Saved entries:

* * * *

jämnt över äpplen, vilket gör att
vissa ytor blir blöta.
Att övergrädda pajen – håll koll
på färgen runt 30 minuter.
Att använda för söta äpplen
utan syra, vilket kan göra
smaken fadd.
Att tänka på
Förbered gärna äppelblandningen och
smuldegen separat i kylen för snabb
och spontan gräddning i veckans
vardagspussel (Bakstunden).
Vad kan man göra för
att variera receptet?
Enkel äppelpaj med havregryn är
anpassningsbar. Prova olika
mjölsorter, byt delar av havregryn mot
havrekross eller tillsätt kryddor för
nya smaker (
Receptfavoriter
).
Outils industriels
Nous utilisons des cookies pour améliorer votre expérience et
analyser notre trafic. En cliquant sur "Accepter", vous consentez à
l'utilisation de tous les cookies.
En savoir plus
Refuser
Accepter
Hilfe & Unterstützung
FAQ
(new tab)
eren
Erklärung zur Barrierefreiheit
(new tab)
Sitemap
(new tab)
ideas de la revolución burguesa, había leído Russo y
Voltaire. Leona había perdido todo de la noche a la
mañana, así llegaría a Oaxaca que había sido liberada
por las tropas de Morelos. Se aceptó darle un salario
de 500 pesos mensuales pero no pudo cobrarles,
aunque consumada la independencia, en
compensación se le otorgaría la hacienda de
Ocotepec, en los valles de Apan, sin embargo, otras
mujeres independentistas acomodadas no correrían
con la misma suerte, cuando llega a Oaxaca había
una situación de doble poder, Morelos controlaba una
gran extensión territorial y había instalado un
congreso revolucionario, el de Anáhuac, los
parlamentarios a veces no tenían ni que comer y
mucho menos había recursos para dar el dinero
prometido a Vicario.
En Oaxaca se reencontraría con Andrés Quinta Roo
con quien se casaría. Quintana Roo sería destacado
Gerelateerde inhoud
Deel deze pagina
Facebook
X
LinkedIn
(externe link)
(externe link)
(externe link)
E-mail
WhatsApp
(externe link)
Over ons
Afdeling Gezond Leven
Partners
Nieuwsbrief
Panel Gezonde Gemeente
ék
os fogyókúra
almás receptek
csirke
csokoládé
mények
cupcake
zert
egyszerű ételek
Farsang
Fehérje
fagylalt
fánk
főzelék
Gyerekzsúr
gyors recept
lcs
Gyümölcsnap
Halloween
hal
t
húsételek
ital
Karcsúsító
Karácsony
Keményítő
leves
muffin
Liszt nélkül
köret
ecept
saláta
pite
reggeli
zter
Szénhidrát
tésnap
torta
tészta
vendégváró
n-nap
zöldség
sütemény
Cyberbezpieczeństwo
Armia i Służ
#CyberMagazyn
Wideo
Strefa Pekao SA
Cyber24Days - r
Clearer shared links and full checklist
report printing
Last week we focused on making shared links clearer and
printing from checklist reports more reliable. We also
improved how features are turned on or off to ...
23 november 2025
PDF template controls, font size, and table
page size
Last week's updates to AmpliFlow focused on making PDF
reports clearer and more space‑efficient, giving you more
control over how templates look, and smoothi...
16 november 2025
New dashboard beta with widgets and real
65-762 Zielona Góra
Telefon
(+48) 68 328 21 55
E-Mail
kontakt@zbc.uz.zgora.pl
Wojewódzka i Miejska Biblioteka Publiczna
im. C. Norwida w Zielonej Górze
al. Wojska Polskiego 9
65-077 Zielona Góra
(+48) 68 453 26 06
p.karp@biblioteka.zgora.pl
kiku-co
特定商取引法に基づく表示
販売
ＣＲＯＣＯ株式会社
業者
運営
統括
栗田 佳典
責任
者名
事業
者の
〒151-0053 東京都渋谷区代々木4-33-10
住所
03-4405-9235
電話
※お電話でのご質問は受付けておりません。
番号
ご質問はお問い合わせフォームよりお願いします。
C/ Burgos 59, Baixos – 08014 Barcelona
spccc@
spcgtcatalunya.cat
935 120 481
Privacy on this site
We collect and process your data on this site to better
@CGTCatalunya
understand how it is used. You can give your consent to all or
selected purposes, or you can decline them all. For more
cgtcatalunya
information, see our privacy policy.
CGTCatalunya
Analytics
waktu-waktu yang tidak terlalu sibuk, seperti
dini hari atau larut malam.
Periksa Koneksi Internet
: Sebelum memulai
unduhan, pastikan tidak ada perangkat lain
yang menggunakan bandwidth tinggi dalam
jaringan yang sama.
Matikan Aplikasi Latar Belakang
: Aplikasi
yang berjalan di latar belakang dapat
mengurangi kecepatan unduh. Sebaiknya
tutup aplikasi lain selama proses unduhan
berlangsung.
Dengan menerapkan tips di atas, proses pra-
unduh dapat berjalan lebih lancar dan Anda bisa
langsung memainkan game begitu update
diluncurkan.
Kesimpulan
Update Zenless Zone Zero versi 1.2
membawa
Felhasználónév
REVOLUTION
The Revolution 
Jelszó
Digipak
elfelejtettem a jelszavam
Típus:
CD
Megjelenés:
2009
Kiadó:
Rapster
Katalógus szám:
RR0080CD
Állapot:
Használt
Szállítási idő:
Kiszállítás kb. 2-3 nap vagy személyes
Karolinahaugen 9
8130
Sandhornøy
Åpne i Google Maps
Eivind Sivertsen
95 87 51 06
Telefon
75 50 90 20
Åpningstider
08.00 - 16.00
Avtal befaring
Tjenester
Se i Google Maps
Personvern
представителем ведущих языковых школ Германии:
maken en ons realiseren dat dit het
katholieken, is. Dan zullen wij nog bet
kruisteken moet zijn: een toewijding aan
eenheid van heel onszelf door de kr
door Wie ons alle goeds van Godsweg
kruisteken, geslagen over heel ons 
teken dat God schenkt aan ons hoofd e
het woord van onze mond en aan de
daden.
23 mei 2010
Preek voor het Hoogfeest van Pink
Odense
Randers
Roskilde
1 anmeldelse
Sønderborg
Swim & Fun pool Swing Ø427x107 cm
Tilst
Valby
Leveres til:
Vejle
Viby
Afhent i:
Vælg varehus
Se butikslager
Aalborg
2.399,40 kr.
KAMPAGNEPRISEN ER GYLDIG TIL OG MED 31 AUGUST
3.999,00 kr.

* * * *

Determine which lines above include the word "havregryn", and report those lines in full.

Solution to this problem:
Enkel äppelpaj med havregryn är
mjölsorter, byt delar av havregryn mot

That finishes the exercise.